[Photon] Next steps

Fri Jun 20 08:09:53 UTC 2014

hi guys!

> Today, in two words: we are going forward, and fuzzy is starting to give good results :)
> In local:
> = 17 failed, 60 passed, 1 skipped, 29 deselected in 2.38 seconds =
> Requesting photon.komoot.de:
> = 50 failed, 27 passed, 1 skipped, 29 deselected in 59.63 seconds =
> 
> This is only for iledefrance tests in both case. Indeed, the data is not the same on both db, so numbers should be taken with distance ;)
is it only the data that is different?
some experiences we had when we expanded our data from europe to world: things are getting more complicated as the pool possible items increase. for instance there is a place called pärsi in finnland that might conflict with a fuzzy search of paris.
https://www.komoot.de/plan?p[0][name]=P%C3%A4rsi&p[0][loc]=58.150644%2C25.549609&p[1]=
another example is kopenhagen (german for copenhagen) which reveals search results in south america rather than the european capital.

another aspect is performance: things are working well as long as the entire index fits into the disk cache. currently the entire world needs about 30 GB. but on an ordinary disk (no ssd) requests might take seconds. @Peter: do you think using ssd would solve the problem even though the index does not fit in ram?

That’s why I was testing with a global data set primarily. at the price of slower development circles, but it is more realistic in return and you don’t have surprises as the data is growing.

> We still are fighting with small words: we were wrong in our understanding of "prefix_length" in conjunction with fuzziness. It means that nothing is fuzzied under this threshold, even if the word is longer, so "prais" will never match "paris" with a "prefix_length" of 3.
> Fuzzy is really the most exiting part of the challenge, but also imho the less controllable part of ES: no way to boost/unboost fuzzied matching, not way to decide which terms will be kept when using max_expansion, etc.
I am very interested in the outcome of your efforts as typo tolerance is a great feature.

> On my side, the next step is setup a France db, and then add much more tests (I have a 1.5Go csv to process :p).
btw, have you tested the json dump of photon or were you using the python script?

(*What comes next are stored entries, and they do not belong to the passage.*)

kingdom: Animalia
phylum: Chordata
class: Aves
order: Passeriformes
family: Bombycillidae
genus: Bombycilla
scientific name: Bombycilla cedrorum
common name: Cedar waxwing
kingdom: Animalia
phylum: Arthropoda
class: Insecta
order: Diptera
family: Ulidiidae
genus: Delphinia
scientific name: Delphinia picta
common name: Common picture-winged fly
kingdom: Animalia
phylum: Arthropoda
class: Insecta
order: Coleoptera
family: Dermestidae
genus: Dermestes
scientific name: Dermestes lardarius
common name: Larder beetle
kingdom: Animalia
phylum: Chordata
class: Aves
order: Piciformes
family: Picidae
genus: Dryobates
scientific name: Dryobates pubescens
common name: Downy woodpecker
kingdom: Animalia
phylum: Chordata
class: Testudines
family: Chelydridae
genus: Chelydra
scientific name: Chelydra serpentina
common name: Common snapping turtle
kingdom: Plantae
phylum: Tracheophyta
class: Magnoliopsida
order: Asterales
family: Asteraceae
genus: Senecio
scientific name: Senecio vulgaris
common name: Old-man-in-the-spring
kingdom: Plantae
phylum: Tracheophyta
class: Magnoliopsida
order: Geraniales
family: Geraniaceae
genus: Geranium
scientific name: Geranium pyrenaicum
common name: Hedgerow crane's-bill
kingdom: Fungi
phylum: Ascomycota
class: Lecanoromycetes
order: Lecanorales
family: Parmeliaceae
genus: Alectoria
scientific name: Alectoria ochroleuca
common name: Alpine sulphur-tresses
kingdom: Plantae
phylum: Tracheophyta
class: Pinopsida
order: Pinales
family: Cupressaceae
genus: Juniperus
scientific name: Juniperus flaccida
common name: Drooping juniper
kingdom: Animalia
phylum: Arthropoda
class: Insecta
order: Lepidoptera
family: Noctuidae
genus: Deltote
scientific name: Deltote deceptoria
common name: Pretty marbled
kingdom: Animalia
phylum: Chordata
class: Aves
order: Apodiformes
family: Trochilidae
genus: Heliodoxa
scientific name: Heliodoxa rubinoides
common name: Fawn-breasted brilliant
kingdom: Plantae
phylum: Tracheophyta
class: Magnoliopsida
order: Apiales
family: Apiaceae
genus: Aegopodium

I would ask felix for a nominatim export to json, so we will finally have an up to date and bug free global data set we can publish on photon.komoot.de and people can use for an photon setup without installing nominatim.

My plans: I’m working on releasing a new version of photon on komoot at the beginning of next week. i am using the fork i created that does not use fuzzy search but is very solid in return. It is also uncertain to me how fuzzy is increasing the load of the system. has anybody made experience with that? felix told me that fuzzy comes with the price of high cpu consumption …? Nevertheless this release will resolve a lot of bugs in the current komoot setup and is already a big step as i have to change the infrastructure from solr to es. And i am learning about how to deploy elasticsearch, things i can contribute to photon then.

> Then I would like to test the "split at search time + match prefix" scenario suggested by Peter. I wonder if this can solve the noise we have when mixing fuzzi + edgengrams for small words.
cool!

> Also, I'm thinking about spitting the search test module in a separate repository: as we are working now with many branches, and switching a lot, and adding tests here and there, merging becomes more and more tricky.
> Also it's better to have all search test cases available in any branches.
I understand your point, it wasn’t a gread pain for me though. For me both solutions are fine.

> Plus I would like to start working on adapter for Nominatim, Photon Solr, and also Pelias soon, to be able to compare results.
> What are your thoughts on this?
Why are you interested in it?

Cheers!